Furthermore, epidemiological surveys often have a hierarchical structure, resulting in a lack of independence of the various observations in the sample. This makes it necessary to use appropriate statistical models. Collaborative studies of parasitic diseases were initiated with M Cot (IRD) in 2001. In the context of coinfection, the use of linear mixed models, a novel approach for data of this kind, led to the demonstration of clear antagonism between two different species of microorganism.

When data are aggregated into Gaussian time series, the linear autoregressive moving-average (ARMA) intervention model can be used to evaluate an intervention. This model assumes a change in the mean of the series, without modification of the underlying ARMA model. For the modeling of such interventions, special types of dummy variables, called step functions and impulse functions, are added to the stationary model, making it possible to quantify the intervention effect. We developed this approach for evaluation of the French campaign to reduce the use of antibiotics in the community (Sabuncu et al., PloS Med 2009).

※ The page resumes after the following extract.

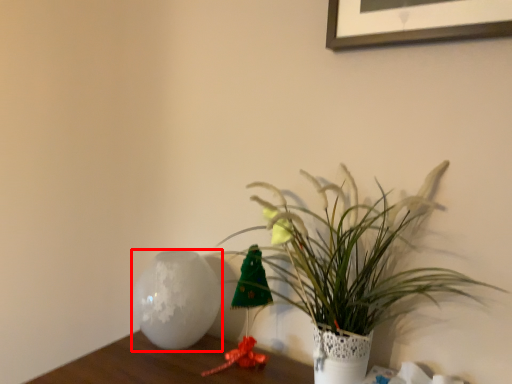
Question: From the image's perspective, where is vase (annotated by the red box) located in relation to houseplant in the image?

Choices:
 (A) above
 (B) below

Answer: (B)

For analysis of the association between Gaussian time series, regressions with autocorrelated errors are useful, as in our evaluation of the impact of media coverage of a rabies case in France on the corresponding medical care (Lardon et al., PloS Negl Trop Dis 2010). However, Poisson regressions are more appropriate in pharmacovigilance, because of the rarity of events. In this framework, errors can be modeled by a first-order autoregressive process. We developed this approach for the investigation of antibiotic prescriptions and their correlation with the weekly incidence of pneumococcal meningitis.

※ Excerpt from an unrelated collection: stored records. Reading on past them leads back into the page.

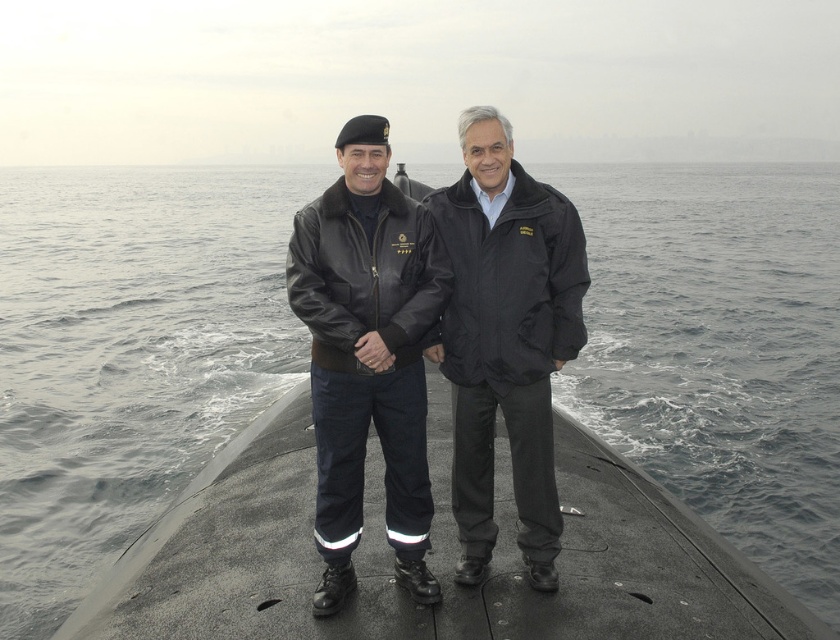
Is gray water at center thinner than matte black jacket at center?

Incorrect, gray water at center's width is not less than matte black jacket at center's.

Between gray water at center and matte black jacket at center, which one is positioned lower?

matte black jacket at center

At what (x,y) coordinates should I click in order to perform the action: click on gray water at center. Please return your answer as a coordinate pair (x, y). This screenshot has height=640, width=840. Looking at the image, I should click on coord(129,353).

Where is `gray water at center`? gray water at center is located at coordinates (129, 353).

Modeling measurement error

It is essential to account for measurement errors when evaluating the role of a particular type of exposure in disease etiology. Measurement errors may lead to bias, resulting in over– or underestimation of the association between exposure and disease, together with a loss of statistical power. Few theoretical studies have considered the direction of the bias in the presence of both measurement errors and colinearity. We have carried out a preliminary simulation study relating to nutritional epidemiology, with analytical results for identification of the error and correlation structures leading to under– or overestimation, or even a reversal of the direction of the association. (Thiébaut et al., Public Health Nutr 2007, Thiébaut et al., Ann Intern Med 2007, Thiébaut et al., Cancer Invest 2008, Thiébaut et al., 31st ISCB 2010; Thiébaut et al., 35th IBC 2010).

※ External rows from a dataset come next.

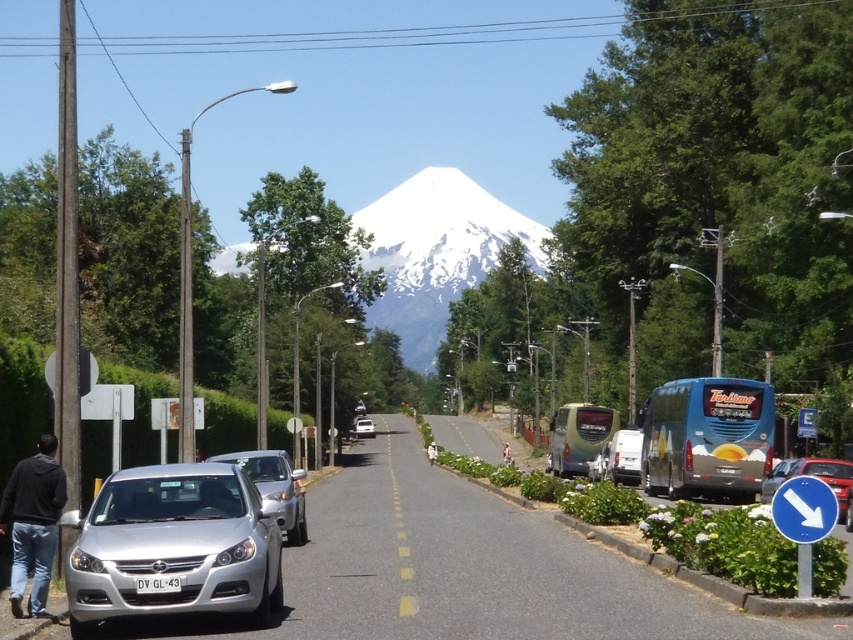
The height and width of the screenshot is (640, 853). What do you see at coordinates (33, 522) in the screenshot?
I see `black hoodie at lower left` at bounding box center [33, 522].

Can you confirm if black hoodie at lower left is smaller than white matte van at center?

Indeed, black hoodie at lower left has a smaller size compared to white matte van at center.

Which is in front, point (32, 518) or point (625, 452)?

Point (32, 518) is in front.

Find the location of a particular element. The width and height of the screenshot is (853, 640). black hoodie at lower left is located at coordinates (33, 522).

Does silver metallic car at lower left have a lesser height compared to white matte car at center?

Yes.

The width and height of the screenshot is (853, 640). What are the coordinates of `silver metallic car at lower left` in the screenshot? It's located at (173, 547).

Where is `silver metallic car at lower left`? This screenshot has width=853, height=640. silver metallic car at lower left is located at coordinates (173, 547).

Can you confirm if silver metallic car at lower left is bigger than satin silver sedan at center?

Actually, silver metallic car at lower left might be smaller than satin silver sedan at center.

Locate an element on the screen. This screenshot has height=640, width=853. silver metallic car at lower left is located at coordinates (173, 547).

Between point (126, 470) and point (254, 456), which one is positioned in front?

Point (126, 470) is in front.

Identify the location of silver metallic car at lower left. The image size is (853, 640). (173, 547).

Modeling interactions between pathogens

Simultaneous colonization or infection with several microorganisms (from the same or different species) is rarely considered in epidemiological models. The assumption that different strains never simultaneously colonize (or infect) the host is equivalent to assuming complete competition for the host: i.e. when a host carries (or is infected by) one strain, that host is automatically protected against all other strains. However, multiple colonizations (or infections) are actually a common phenomenon, with a major impact on the efficacy of anti-infection drugs at the population scale. The recent introduction of several vaccines conferring only partial protection against a limited number of bacterial or viral types (e.g. anti-pneumococci and anti-HPV vaccines) raises new questions, such as the potential risk of type replacement. We have developed ad hoc mathematical population models of the transmission dynamics of these pathogens, accounting for between-type interactions within hosts. We applied this approach to human papilloma virus (HPV) infection. Our findings highlight the urgent need for longitudinal data collection in populations, particularly for studies of the dynamics of infection and coinfection.